Mogplex Docs

Security and Data Handling

Understand how Mogplex handles identity, tokens, managed model access, connection secrets, webhooks, API events, sandboxes, and support data.

This page is the practical trust reference for Mogplex.

Use it when you need to know which credential is involved, where sensitive state lives, what appears in logs or API responses, and what to capture safely when debugging.

The Main Trust Boundaries

Mogplex crosses several systems:

  • GitHub OAuth and the Mogplex GitHub App for identity, repo discovery, and webhook-backed routing
  • managed sandbox access for preview runtimes
  • managed model access for hosted execution
  • Slack OAuth and webhooks for Slack conversations and repo-agent starts
  • REST and MCP connections for tools agents can call
  • personal access tokens for CLI, scripts, and the public v1 API
  • sandboxes for executing repo work

When debugging, identify which boundary failed before rotating credentials or changing agent prompts.

Authentication And Tokens

Mogplex personal access tokens use the mog_... prefix. The token value is shown once when created and is stored server-side as a SHA-256 hash.
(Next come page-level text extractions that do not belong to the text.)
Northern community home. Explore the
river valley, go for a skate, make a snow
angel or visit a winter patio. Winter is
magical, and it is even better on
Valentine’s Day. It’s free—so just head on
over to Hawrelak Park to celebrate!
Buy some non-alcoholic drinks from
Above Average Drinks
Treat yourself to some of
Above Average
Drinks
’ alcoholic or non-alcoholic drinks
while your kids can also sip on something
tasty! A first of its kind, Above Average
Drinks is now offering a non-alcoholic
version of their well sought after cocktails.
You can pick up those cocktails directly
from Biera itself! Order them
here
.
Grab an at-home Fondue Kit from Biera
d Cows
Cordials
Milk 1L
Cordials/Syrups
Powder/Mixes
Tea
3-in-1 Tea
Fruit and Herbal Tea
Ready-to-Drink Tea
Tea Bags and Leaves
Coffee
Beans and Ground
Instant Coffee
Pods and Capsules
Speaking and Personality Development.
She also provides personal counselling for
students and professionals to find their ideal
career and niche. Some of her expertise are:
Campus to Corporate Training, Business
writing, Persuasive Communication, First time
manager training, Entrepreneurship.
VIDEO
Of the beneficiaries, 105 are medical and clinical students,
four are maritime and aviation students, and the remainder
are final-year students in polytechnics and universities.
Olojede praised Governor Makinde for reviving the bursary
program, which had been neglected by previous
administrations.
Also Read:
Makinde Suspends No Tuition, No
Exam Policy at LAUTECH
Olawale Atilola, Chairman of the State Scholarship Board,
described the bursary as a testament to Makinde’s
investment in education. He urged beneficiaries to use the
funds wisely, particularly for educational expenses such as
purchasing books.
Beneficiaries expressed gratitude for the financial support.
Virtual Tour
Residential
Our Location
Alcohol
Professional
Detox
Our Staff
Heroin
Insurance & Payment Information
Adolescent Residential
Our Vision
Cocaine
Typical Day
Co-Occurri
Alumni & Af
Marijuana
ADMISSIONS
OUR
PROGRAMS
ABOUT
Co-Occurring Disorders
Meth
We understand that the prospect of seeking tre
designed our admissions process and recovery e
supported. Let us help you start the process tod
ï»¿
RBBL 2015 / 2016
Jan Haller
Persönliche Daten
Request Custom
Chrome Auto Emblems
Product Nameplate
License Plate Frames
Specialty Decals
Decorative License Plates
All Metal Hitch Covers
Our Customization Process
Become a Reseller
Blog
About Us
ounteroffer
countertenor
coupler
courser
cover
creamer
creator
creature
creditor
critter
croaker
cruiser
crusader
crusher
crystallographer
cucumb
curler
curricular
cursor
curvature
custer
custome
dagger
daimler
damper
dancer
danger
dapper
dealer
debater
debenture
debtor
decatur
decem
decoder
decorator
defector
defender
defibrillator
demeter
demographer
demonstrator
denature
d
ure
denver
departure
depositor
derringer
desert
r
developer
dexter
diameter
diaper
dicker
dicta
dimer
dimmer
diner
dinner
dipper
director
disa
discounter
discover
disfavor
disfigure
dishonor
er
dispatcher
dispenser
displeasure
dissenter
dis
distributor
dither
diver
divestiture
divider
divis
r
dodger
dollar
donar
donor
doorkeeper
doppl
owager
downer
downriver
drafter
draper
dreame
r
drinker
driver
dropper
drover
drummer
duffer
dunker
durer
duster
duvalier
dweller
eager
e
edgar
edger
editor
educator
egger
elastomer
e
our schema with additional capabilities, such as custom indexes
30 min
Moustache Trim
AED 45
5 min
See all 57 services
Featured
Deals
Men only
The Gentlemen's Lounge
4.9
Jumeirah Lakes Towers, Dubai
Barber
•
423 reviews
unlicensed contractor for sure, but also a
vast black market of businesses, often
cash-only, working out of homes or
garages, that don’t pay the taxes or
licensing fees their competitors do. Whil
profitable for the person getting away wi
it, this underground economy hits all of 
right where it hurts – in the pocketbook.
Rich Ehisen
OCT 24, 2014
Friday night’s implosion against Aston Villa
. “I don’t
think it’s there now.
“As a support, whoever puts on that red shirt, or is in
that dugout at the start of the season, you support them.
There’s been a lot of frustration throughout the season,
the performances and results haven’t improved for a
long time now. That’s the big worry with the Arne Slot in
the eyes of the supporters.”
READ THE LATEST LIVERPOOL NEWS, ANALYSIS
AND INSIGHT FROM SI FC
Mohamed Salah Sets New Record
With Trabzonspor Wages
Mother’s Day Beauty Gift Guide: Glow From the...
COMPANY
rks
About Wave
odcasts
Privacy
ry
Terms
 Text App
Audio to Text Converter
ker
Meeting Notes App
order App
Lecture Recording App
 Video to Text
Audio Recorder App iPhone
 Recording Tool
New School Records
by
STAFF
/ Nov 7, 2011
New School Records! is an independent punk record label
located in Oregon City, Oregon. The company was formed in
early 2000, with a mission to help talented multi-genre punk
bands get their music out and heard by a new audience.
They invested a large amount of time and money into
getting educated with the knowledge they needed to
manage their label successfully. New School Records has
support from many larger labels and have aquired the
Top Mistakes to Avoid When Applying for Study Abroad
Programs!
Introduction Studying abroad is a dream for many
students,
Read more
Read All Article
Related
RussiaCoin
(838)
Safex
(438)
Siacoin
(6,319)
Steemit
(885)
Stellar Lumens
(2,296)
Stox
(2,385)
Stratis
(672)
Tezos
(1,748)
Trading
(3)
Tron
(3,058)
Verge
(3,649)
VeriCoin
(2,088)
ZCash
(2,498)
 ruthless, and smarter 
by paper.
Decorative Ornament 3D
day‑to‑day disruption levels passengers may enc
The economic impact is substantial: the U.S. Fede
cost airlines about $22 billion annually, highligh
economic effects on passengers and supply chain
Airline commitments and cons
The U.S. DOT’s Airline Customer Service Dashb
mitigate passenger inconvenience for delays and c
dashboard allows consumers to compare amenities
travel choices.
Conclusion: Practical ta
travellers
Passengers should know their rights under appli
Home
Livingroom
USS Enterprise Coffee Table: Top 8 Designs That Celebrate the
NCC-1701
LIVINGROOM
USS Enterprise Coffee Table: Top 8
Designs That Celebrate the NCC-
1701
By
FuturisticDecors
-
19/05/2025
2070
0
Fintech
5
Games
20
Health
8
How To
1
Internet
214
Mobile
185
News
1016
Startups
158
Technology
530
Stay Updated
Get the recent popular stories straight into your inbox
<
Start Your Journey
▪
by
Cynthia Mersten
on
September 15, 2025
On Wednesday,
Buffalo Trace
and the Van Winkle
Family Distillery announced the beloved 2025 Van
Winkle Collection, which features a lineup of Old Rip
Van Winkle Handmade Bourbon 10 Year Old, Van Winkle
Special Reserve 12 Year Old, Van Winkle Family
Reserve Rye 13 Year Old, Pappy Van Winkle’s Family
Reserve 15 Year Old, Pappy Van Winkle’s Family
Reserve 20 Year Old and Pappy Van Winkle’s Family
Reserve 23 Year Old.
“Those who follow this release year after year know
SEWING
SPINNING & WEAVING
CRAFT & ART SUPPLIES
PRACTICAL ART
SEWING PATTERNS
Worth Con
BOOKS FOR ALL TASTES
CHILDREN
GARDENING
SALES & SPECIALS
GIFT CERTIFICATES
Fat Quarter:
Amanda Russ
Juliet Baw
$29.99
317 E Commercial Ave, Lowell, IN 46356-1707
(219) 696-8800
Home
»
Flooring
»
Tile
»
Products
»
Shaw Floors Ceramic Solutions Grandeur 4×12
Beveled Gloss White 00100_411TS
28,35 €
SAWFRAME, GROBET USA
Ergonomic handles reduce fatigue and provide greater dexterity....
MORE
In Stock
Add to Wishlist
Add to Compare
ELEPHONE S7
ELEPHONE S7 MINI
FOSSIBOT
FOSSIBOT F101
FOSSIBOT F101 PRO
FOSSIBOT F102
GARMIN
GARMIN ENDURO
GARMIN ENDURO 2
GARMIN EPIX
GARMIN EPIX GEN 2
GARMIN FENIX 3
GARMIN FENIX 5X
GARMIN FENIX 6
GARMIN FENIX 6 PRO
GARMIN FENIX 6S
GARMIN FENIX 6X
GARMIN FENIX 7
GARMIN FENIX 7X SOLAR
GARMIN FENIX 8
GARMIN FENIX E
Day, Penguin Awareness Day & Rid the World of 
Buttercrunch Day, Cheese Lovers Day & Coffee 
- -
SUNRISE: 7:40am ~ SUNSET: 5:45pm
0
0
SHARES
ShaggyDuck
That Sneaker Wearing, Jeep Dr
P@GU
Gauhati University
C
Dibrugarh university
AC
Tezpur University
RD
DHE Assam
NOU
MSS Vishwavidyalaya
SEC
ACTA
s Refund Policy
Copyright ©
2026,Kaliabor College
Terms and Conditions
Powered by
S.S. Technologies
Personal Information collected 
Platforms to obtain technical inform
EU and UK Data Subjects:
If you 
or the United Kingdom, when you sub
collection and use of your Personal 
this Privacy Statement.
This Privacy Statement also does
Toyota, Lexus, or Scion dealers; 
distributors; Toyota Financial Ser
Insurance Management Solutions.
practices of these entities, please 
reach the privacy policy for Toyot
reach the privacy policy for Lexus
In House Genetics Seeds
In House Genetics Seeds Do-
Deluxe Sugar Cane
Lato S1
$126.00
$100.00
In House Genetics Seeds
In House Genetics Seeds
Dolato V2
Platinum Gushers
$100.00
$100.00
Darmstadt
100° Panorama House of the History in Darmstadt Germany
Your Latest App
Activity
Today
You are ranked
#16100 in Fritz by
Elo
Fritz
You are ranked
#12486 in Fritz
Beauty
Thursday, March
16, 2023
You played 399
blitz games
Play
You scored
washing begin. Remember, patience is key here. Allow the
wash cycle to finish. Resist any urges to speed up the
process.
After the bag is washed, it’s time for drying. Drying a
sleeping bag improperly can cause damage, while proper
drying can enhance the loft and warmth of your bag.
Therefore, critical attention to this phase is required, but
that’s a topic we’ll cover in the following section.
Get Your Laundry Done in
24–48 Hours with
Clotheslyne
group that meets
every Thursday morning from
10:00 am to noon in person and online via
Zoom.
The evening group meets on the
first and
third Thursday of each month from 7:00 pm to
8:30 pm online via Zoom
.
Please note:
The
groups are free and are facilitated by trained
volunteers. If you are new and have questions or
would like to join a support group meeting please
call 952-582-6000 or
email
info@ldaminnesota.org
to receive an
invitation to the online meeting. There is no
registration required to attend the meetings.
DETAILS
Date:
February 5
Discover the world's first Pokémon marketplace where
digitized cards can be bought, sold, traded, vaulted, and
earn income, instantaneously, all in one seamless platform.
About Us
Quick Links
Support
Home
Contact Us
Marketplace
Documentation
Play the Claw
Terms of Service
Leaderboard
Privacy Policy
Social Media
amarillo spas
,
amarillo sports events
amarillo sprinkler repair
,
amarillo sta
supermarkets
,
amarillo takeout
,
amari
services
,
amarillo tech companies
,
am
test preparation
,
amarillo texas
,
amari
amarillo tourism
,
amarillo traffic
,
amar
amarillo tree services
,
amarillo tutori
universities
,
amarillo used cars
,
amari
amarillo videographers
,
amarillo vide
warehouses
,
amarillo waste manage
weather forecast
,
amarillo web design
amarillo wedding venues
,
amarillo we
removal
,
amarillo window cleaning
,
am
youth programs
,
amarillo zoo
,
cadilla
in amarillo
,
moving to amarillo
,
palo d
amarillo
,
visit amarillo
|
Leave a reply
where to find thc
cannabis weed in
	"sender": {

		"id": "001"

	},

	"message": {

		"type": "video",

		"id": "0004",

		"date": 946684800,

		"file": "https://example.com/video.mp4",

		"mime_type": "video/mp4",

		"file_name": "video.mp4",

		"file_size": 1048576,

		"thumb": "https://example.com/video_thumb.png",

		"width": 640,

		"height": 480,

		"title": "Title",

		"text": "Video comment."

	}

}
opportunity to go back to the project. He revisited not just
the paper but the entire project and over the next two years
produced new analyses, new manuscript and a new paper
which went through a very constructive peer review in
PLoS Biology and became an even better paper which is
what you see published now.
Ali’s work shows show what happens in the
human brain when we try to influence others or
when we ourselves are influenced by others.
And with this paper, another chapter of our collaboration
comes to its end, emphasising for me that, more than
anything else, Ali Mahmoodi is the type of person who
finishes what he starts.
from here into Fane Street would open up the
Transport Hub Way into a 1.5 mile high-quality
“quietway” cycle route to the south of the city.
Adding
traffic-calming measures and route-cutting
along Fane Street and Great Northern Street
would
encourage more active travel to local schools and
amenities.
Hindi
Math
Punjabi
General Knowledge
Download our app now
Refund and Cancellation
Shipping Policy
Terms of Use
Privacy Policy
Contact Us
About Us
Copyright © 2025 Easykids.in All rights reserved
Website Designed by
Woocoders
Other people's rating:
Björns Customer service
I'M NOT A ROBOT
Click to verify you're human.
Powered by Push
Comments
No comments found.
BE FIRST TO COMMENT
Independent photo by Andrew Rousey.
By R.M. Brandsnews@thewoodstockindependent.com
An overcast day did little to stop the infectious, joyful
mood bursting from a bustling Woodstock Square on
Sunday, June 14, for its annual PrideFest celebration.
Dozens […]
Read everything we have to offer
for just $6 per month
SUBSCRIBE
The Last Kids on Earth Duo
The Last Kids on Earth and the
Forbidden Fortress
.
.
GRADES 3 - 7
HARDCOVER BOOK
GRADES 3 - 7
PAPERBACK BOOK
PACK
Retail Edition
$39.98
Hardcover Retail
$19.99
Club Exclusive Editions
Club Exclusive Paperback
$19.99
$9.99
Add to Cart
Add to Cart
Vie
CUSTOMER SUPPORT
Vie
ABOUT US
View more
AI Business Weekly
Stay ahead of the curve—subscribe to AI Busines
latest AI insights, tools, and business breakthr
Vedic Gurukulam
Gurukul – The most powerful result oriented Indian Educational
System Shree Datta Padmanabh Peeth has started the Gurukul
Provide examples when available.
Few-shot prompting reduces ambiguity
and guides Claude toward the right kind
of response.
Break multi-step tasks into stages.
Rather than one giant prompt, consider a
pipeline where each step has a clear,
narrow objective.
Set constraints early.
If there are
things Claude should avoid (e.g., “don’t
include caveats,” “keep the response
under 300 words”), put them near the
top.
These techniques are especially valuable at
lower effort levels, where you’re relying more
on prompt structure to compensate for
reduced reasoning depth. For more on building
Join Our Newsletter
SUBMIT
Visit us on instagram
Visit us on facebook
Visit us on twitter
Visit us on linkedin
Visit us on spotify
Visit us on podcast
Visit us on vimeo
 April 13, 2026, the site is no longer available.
Current public API scopes are:

ScopeAllows
readList and detail endpoints such as repos, runs, sandboxes, and MCP servers.
writeMutations such as starting or cancelling runs.

API tokens can be revoked from Settings. Expired, revoked, malformed, or unknown tokens resolve as unauthenticated. Valid tokens are also rate-limited per key before route handlers proceed.

Use API Authentication for request examples and scope behavior.

Managed Model Access

Hosted model execution is billed and authorized through Mogplex account access.

Users do not need external model credentials for hosted runs. If a model cannot be used, debug the account plan, model catalog, and entitlement state instead of rotating local shell credentials.

Connections And MCP Secrets

Connections are external tools Mogplex can call.

Connection credentials are encrypted server-side before storage. MCP server secrets and provider-backed connection tokens are resolved only when the connection or MCP sync path needs them.

Two details matter operationally:

  • A healthy connection in Settings can still be excluded from a specific repo.
  • GET /api/v1/mogplex/mcp/servers returns resolved MCP config for a PAT caller, which can include decrypted headers or env values.

Treat MCP server responses like a .env file. Do not paste them into issues, chat logs, CI output, or screenshots.

Read Connection Scope and Overrides and MCP Servers API for the exact behavior.

Webhooks

GitHub and Slack use separate webhook verification paths.

SourceVerification
GitHubHMAC signature against the configured GitHub webhook secret.
SlackSlack request signature plus timestamp/body checks.

Slack install state is also signed, nonce-checked, and time-limited during the OAuth callback. Slack account-link URLs are bearer links, so treat the raw link as sensitive until it expires or is consumed.

Event And Audit Data

Mogplex stores runtime events so users can inspect what happened after a run starts.

Run-event payloads are sanitized before returning through the public events API. Sensitive keys are redacted, long strings are truncated, and deeply nested or oversized payloads are capped so event data is useful without becoming a raw secret dump.

Team audit payloads also redact fields whose names look like prompts, tokens, API keys, credentials, passwords, or secrets.

Even with those controls, support requests should include identifiers and the first error string, not raw credentials, full env dumps, or full private prompts.

Sandboxes

Sandboxes run repository work in an isolated runtime, but they are still allowed to interact with the repo, configured environment, connected tools, and model provider selected for the run.

Before starting sandbox work, confirm:

  • the repo and branch are correct
  • root directory, install command, dev command, and port are correct
  • the environment source is intentional
  • managed sandbox access is available for the account
  • optional linked Vercel project metadata is intentional when used
  • Slack or GitHub routing is starting work under the user you intend

Use Sandbox Setup Checklist before treating a sandbox failure as a model or agent bug.

What To Share Safely

Good support artifacts:

  • repo owner/name and Mogplex repo ID
  • run ID, sandbox ID, automation ID, or API request ID
  • GitHub App installation owner and coverage state
  • Slack workspace name and channel link state
  • first error message and timestamp
  • model id and provider name
  • whether the request came from CLI, API, Slack, GitHub, Trigger, Assignment, or Automation

Avoid sharing:

  • mog_... tokens
  • Slack account-link URLs
  • decrypted MCP server config
  • .env files
  • OAuth tokens
  • full private prompts or proprietary code excerpts unless needed and approved

Rotation Checklist

Rotate or revoke the smallest credential that matches the risk:

  • Revoke a Mogplex PAT when API or CLI access is exposed.
  • Reconnect GitHub or Slack when OAuth state is wrong or the workspace owner changes.
  • Recreate a connection when an external REST or MCP credential was exposed.
  • Stop or delete a sandbox when runtime state may contain sensitive files.

Then re-test the exact owning surface before changing agent prompts or routing.